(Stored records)
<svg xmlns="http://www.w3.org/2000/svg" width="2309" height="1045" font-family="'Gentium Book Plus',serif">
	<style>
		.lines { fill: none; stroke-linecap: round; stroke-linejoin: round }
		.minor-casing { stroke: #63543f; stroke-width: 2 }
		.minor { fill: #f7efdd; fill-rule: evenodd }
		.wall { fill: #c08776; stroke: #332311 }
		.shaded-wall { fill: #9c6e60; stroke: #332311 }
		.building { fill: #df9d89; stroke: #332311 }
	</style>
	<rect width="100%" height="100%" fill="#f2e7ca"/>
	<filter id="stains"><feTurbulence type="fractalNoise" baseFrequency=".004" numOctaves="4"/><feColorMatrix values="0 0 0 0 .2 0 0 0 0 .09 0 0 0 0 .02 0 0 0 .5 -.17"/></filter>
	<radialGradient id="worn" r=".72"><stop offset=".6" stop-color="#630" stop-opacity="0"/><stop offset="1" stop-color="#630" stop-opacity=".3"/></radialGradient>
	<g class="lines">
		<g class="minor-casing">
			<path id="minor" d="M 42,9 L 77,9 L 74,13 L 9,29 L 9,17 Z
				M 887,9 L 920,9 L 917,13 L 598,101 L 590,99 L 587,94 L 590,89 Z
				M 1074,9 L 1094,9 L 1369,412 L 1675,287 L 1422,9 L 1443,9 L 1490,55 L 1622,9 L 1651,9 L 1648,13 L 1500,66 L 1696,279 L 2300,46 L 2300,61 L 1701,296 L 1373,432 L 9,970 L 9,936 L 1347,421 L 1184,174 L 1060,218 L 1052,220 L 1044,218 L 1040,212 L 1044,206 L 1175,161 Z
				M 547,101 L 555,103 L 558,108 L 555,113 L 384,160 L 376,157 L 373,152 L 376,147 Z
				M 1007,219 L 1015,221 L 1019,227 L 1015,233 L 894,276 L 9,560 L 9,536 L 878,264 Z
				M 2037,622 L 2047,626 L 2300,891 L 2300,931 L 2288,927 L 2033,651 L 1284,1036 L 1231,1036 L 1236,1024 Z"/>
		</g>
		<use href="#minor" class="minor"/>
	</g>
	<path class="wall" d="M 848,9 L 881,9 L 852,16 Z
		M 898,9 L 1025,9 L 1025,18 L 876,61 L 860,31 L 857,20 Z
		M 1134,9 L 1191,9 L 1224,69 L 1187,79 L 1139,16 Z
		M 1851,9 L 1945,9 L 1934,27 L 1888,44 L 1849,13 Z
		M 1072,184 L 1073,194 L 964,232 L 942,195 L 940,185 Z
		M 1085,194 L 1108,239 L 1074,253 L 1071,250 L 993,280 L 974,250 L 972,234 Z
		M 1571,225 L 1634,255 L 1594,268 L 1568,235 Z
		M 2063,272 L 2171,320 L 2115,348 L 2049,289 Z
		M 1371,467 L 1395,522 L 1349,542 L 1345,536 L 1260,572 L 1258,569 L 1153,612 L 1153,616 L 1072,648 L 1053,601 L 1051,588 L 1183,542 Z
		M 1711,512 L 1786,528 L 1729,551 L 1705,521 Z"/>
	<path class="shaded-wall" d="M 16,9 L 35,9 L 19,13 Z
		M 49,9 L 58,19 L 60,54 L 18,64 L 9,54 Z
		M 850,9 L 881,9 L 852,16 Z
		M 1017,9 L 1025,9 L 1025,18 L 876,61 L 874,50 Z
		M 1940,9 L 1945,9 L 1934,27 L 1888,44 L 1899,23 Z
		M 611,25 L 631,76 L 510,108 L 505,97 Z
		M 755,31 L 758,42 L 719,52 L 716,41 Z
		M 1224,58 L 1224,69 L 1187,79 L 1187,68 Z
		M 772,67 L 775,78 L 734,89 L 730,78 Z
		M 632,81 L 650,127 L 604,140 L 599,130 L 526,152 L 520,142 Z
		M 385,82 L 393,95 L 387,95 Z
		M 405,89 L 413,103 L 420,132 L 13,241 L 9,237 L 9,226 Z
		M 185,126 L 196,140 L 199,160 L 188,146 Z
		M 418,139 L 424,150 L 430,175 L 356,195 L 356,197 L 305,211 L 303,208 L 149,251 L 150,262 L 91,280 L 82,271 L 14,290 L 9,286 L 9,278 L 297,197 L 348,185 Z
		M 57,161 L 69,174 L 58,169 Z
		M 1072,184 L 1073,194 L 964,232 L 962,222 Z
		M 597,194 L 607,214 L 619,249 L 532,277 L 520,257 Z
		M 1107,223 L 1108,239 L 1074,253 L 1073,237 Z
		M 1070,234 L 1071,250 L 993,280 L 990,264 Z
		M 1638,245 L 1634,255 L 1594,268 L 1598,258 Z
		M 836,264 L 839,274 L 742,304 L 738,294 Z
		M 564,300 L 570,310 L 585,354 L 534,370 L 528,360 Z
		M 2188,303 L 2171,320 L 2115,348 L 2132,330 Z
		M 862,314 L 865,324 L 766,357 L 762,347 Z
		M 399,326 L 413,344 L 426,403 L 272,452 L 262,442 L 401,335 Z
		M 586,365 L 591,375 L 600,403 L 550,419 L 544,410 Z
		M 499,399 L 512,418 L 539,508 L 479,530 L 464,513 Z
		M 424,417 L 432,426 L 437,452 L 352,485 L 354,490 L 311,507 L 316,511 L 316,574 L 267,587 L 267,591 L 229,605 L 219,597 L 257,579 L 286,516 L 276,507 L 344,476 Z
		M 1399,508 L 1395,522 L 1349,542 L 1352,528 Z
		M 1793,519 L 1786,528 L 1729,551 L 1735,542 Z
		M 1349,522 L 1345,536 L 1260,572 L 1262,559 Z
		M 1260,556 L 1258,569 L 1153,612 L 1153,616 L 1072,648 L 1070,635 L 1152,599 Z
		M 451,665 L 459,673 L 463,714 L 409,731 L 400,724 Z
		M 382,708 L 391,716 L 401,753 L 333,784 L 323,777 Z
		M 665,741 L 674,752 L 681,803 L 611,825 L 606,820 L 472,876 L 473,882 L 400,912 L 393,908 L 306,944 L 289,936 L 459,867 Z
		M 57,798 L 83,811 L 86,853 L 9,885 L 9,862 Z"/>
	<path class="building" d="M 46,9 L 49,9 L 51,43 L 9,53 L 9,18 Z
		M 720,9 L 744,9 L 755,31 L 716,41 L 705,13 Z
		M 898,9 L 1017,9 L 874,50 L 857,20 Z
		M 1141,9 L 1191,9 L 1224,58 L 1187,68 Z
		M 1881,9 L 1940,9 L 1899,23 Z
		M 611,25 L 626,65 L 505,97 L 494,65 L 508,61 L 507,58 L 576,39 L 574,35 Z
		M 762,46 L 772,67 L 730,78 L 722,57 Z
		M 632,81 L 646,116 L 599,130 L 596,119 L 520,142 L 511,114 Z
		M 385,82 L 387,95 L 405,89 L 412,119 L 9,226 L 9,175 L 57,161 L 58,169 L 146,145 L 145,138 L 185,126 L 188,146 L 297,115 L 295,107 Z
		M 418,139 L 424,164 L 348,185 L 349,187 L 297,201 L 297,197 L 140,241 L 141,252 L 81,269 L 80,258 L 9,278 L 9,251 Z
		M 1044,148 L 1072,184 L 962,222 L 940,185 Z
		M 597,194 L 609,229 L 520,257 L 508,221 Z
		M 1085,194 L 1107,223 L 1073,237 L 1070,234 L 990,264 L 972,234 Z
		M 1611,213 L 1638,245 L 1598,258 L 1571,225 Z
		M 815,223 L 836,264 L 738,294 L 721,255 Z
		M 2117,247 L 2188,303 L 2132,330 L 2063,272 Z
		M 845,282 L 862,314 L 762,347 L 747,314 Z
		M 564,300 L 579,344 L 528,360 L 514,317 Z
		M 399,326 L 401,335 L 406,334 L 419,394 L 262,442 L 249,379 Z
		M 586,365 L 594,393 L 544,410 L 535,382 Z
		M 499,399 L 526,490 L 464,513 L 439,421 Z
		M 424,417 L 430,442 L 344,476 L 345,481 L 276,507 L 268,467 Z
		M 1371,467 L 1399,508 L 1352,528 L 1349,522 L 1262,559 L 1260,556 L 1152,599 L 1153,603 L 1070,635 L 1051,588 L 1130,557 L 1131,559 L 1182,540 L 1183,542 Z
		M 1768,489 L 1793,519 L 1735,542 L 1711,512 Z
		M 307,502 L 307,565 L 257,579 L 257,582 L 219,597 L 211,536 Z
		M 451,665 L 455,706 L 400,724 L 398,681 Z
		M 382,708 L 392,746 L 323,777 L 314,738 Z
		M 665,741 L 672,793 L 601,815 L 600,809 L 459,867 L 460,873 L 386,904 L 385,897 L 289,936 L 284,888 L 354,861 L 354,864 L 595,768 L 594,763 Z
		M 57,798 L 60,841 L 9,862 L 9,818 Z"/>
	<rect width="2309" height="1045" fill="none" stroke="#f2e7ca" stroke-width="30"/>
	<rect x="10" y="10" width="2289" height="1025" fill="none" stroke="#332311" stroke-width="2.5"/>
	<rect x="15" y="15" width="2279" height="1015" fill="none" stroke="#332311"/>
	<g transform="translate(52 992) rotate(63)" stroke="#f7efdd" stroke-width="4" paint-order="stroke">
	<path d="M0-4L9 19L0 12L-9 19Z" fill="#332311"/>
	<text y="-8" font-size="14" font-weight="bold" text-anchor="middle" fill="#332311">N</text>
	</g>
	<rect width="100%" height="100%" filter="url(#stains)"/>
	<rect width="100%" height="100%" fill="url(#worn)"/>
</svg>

---

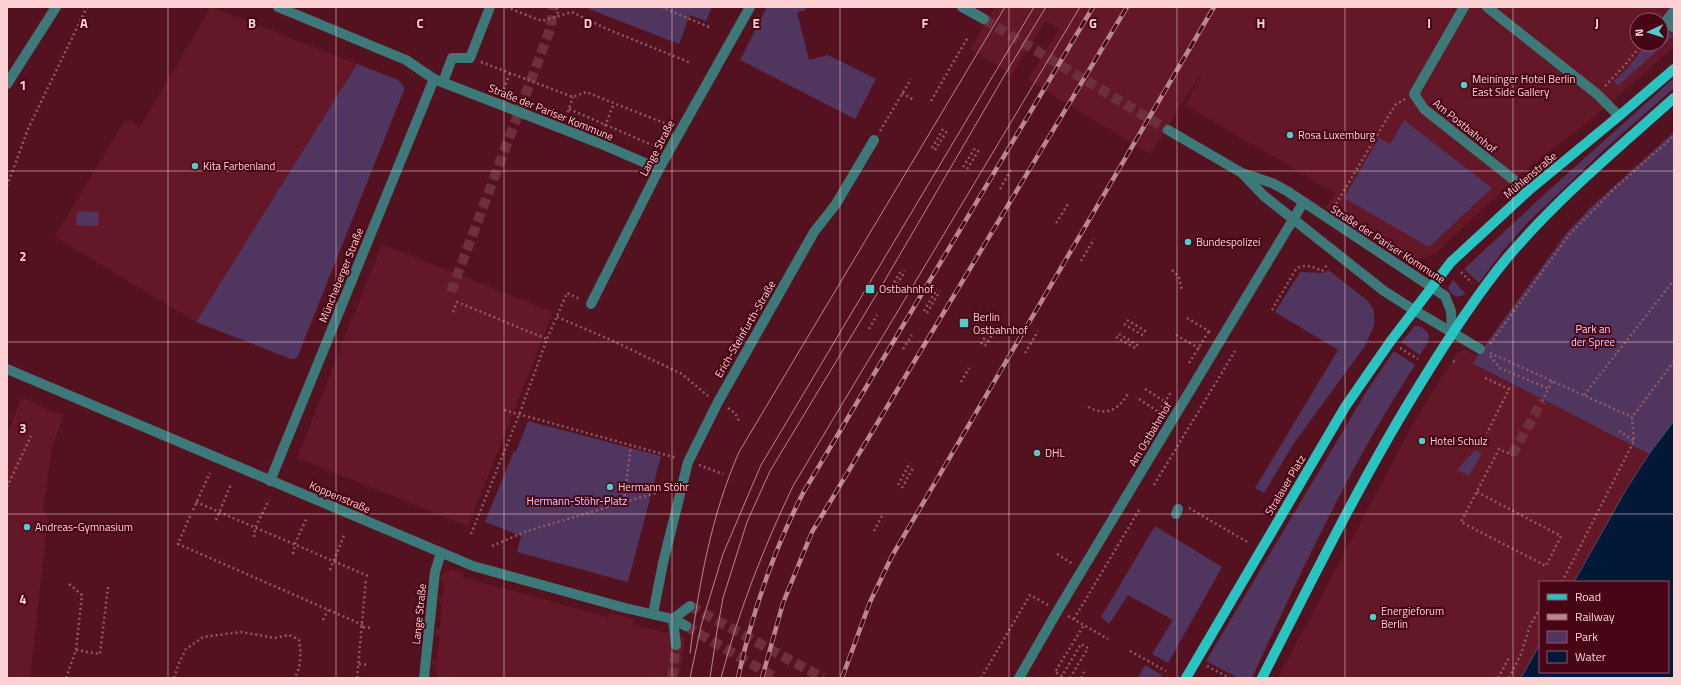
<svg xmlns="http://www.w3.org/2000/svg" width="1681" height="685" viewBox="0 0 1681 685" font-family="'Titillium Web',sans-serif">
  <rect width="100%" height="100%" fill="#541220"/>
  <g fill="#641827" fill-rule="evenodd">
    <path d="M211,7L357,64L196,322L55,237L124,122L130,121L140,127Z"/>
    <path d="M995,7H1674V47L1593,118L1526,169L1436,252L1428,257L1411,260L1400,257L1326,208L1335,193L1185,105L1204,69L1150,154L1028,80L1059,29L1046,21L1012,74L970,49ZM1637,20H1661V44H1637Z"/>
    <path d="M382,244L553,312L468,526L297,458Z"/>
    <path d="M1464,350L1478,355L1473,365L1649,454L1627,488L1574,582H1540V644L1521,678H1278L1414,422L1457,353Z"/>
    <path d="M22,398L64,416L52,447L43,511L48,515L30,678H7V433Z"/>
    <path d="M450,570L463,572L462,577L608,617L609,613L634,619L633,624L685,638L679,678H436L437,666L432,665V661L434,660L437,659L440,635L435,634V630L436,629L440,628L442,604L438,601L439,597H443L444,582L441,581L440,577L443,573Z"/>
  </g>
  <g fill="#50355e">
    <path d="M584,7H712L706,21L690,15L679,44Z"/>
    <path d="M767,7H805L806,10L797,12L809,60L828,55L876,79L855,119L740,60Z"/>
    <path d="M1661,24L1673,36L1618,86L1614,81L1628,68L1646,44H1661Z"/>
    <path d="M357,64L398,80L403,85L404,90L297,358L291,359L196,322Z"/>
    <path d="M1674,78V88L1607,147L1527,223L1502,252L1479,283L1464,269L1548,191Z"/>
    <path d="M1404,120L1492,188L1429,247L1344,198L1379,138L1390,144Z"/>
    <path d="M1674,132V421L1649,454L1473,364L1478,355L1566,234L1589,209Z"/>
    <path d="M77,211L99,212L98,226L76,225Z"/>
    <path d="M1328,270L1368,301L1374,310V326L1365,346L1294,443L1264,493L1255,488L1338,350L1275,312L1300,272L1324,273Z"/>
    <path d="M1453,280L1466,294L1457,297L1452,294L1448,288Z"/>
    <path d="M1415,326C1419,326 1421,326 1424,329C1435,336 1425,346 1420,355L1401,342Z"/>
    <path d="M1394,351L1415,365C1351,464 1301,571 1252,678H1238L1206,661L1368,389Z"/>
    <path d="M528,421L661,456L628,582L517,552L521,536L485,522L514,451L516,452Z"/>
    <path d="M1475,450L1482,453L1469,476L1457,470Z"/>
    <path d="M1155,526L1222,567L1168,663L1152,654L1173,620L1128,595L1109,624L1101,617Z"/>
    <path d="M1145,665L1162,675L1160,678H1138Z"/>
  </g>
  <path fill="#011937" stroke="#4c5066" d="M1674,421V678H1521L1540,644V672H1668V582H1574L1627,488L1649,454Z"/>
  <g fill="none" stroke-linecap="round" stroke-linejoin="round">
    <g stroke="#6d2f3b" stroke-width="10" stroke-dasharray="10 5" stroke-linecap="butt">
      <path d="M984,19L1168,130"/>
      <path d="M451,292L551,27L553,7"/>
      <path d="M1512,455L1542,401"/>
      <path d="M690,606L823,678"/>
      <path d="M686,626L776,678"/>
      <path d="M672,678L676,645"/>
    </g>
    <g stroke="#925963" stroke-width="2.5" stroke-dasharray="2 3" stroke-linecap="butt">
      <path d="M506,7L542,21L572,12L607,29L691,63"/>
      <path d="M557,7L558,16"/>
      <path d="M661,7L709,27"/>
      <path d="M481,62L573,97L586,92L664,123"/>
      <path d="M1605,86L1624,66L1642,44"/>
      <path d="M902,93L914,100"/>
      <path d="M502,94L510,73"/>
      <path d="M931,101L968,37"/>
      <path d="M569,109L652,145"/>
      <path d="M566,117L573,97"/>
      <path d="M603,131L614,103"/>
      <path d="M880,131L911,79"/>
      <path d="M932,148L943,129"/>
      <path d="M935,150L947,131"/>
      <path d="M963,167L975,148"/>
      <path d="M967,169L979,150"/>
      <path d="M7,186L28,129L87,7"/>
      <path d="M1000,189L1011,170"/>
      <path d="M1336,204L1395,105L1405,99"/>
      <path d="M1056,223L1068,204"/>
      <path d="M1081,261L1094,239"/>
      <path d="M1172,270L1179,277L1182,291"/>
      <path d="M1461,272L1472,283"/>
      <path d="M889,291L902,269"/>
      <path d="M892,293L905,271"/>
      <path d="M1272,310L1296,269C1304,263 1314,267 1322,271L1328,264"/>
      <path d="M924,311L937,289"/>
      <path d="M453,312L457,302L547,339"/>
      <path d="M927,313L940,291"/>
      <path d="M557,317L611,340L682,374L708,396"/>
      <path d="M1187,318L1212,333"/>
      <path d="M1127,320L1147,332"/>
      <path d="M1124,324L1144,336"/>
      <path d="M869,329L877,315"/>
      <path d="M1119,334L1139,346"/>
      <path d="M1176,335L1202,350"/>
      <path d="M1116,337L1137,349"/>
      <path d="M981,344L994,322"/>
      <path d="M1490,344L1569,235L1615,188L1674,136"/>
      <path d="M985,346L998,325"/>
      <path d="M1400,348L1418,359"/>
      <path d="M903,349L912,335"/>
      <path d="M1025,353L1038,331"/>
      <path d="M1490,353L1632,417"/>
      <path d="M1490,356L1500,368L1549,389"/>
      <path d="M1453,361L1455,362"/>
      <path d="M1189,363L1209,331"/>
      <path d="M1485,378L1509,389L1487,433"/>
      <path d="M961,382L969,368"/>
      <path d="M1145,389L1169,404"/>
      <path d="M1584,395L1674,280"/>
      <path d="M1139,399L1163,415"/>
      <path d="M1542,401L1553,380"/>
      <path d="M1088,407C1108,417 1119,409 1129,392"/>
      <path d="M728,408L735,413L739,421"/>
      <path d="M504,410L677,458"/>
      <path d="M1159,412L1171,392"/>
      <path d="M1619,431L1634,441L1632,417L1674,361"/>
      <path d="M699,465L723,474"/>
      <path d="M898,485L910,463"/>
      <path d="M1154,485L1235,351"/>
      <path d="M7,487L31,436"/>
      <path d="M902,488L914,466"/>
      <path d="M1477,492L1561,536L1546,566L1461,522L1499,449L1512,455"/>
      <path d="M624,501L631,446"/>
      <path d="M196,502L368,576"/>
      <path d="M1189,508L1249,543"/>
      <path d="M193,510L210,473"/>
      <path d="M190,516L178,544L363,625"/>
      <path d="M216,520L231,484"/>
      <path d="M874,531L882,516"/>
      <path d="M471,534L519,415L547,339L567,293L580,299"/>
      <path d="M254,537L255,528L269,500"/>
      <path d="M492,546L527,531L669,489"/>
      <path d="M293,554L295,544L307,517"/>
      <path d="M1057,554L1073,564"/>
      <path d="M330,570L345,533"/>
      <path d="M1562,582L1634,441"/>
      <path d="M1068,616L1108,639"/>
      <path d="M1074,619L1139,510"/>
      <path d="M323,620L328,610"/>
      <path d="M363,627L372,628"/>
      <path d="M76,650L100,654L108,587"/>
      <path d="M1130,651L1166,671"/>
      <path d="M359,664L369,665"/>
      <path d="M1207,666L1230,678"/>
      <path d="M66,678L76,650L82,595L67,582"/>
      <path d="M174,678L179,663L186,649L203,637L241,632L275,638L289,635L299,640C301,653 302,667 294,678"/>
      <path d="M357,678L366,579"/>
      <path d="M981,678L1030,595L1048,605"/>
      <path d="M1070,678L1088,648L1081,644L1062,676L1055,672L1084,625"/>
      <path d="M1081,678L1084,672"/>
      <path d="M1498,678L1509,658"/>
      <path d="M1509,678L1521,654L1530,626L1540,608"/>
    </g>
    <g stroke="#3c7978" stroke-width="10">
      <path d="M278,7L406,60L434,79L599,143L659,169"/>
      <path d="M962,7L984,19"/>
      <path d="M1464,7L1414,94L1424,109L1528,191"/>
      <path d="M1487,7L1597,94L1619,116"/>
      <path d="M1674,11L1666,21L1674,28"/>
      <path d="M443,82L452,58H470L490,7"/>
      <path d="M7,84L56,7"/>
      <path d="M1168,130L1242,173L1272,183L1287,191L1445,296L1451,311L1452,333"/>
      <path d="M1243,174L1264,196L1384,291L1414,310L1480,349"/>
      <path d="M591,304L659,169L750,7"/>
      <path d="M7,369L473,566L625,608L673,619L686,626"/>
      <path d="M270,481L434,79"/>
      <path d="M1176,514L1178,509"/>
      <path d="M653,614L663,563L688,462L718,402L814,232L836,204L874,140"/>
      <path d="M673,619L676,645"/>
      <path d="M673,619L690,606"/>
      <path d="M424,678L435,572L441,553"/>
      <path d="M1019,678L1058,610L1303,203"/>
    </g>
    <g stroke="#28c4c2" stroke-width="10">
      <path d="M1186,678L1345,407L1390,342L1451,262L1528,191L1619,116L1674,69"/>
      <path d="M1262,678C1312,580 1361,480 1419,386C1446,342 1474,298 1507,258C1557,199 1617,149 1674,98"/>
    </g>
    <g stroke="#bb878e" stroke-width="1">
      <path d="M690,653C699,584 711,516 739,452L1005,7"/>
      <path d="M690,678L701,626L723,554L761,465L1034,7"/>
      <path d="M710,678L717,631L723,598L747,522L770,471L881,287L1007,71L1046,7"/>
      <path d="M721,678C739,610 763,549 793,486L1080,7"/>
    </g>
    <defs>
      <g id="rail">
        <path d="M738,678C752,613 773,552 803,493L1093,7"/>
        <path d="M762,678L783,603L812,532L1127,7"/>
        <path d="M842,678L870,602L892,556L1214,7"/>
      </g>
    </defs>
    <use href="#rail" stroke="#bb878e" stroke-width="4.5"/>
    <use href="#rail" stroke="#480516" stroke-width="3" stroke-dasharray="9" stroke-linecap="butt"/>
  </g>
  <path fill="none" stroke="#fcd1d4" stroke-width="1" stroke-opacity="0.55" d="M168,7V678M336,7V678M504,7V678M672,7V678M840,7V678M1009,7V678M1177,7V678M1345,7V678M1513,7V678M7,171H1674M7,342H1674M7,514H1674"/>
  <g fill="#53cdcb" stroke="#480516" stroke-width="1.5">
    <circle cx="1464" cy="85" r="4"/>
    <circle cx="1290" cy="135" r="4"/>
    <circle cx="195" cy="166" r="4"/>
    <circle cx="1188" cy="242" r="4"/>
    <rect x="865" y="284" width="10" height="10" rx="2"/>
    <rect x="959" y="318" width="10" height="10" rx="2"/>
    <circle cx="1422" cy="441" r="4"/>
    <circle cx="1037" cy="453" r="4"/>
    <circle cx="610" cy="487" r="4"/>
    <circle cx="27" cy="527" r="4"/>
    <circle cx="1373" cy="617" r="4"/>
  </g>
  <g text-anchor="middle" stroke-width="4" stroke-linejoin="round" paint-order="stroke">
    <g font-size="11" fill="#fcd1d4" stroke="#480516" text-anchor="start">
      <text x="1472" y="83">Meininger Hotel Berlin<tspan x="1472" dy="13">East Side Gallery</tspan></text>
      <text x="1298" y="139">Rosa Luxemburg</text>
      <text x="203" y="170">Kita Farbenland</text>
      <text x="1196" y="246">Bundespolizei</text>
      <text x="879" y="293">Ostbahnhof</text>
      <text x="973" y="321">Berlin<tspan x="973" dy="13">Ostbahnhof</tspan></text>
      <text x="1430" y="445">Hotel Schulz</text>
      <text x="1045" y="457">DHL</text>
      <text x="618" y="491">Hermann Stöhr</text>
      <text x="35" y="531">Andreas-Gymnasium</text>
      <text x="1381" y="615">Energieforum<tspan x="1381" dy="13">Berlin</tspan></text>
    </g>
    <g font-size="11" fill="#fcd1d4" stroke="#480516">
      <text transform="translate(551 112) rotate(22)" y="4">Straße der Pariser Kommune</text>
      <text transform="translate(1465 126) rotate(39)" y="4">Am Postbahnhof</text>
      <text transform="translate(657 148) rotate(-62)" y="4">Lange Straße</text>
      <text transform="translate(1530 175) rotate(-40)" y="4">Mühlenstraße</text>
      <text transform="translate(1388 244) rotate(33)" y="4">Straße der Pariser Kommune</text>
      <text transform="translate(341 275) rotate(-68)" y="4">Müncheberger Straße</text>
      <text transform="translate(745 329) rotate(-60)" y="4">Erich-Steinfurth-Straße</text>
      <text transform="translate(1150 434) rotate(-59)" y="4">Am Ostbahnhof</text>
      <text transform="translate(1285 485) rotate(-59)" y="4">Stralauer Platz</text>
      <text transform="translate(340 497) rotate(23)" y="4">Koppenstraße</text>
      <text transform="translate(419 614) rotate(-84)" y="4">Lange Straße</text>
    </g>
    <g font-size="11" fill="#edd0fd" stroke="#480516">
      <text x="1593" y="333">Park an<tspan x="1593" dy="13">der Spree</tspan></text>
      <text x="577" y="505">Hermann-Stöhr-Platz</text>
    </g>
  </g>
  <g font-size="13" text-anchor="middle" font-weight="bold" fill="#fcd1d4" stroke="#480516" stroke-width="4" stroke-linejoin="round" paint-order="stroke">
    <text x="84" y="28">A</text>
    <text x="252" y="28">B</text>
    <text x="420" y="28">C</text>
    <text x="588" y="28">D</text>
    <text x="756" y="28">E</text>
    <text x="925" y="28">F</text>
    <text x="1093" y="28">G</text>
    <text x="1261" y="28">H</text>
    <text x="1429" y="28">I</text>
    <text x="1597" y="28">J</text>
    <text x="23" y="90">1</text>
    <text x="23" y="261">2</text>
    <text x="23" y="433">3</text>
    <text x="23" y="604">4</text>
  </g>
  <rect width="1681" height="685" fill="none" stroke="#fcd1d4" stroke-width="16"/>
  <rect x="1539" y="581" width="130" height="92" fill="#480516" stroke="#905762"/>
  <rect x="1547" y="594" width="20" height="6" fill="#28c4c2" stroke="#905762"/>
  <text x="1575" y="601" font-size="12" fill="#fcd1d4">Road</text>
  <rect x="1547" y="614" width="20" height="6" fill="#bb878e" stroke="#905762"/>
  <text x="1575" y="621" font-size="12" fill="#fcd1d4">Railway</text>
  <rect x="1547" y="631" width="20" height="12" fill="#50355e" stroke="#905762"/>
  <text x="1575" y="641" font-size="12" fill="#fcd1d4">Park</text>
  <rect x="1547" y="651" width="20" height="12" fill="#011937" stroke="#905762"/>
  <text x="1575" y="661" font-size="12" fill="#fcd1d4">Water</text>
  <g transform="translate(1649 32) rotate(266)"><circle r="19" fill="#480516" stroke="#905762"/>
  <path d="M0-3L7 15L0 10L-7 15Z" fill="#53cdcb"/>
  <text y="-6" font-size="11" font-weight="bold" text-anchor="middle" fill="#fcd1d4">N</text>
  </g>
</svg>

Task prompt:
Each line of the data that has the string "worn" should be returned.

Task solution:
	<radialGradient id="worn" r=".72"><stop offset=".6" stop-color="#630" stop-opacity="0"/><stop offset="1" stop-color="#630" stop-opacity=".3"/></radialGradient>
	<rect width="100%" height="100%" fill="url(#worn)"/>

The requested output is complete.